Chez Google, l’exemple Pixel Pass montre aussi les limites du modèle bundle. Le groupe a cessé les nouvelles souscriptions et a maintenu les abonnés existants jusqu’à la fin de leur terme de deux ans. Selon la documentation officielle de Google, les clients ont reçu un crédit fidélité de 100 $ et ont continué à bénéficier du support jusqu’à l’échéance de leur contrat. Ce précédent compte, car il montre qu’un programme d’abonnement matériel peut être abandonné sans transition parfaite, même chez un géant de la tech.
Ce que cela peut changer pour les abonnés actuels
L’un des angles morts reste le traitement des membres déjà inscrits à l’iPhone Upgrade Program. Les conditions actuelles d’Apple prévoient déjà un cycle précis de renouvellement, avec nouveau prêt et nouvelle vérification de crédit. Si Apple coupe seulement les nouvelles inscriptions, les clients en cours pourraient théoriquement aller jusqu’au terme prévu de leur contrat. Mais à ce stade, c’est une inférence logique, pas une confirmation officielle. Le statut exact des abonnés actuels est non communiqué.
Le précédent de Google plaide pour une gestion progressive plutôt qu’un arrêt sec. Ce serait l’option la plus crédible commercialement. Forcer un basculement immédiat d’un crédit avec assurance vers une location sans assurance incluse exposerait Apple à des critiques évitables.
Pour un acheteur français, l’offre idéale n’existe pas encore
Pour un utilisateur en France, le sujet est surtout théorique tant que Apple ne détaille pas le périmètre géographique d’Apple Upgrade. La page française d’aide au financement de l’Apple Store met aujourd’hui en avant des solutions locales de paiement échelonné, mais pas l’iPhone Upgrade Program américain tel qu’il est structuré avec Citizens One. Il faut donc éviter toute extrapolation rapide : disponibilité en France, partenaire local, assurance incluse, durée et conditions de reprise restent non communiqués.
En revanche, une leçon est déjà claire. Si la future formule sépare le téléphone, l’assurance et l’upgrade, il faudra juger le coût complet et non la seule mensualité affichée.
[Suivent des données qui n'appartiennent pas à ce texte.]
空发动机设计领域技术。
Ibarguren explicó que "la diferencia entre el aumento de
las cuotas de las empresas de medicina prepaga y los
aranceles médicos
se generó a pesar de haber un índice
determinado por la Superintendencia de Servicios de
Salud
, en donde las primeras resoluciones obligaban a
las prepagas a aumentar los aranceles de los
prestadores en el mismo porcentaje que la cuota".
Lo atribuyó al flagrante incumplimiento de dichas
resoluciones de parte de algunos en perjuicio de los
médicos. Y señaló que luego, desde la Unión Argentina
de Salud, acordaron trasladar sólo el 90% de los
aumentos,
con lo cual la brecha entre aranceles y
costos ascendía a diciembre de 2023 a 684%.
Un prix d’appel bas peut masquer une facture totale plus élevée une fois ajoutés la protection, les frais éventuels et la moindre valeur d’usage en fin de contrat.
Le seul point qui comptera le 28 juillet 2026
Le 28 juillet 2026, date annoncée pour le lancement d’Apple Upgrade selon les informations relayées par Bloomberg, il faudra regarder quatre lignes et rien d’autre : la durée d’engagement, la présence ou non d’AppleCare+, le coût total sur 12 et 24 mois, et la situation du client à la fin du contrat. Si Apple améliore la simplicité sans dégrader la protection, le changement sera défendable. Si la mensualité baisse seulement parce que l’assurance sort du pack, la nouvelle offre sera surtout plus facile à vendre que réellement plus avantageuse.
Source de référence : Apple.
Mon avis :
Apple simplifie enfin une offre de financement devenue confuse, et le basculement vers Klarna peut fluidifier l’achat pour le grand public. Mais la fin du programme iPhone Upgrade retire un avantage concret: AppleCare+ était inclus, alors que la nouvelle formule ne l’intègre pas, ce qui réduit nettement sa valeur réelle.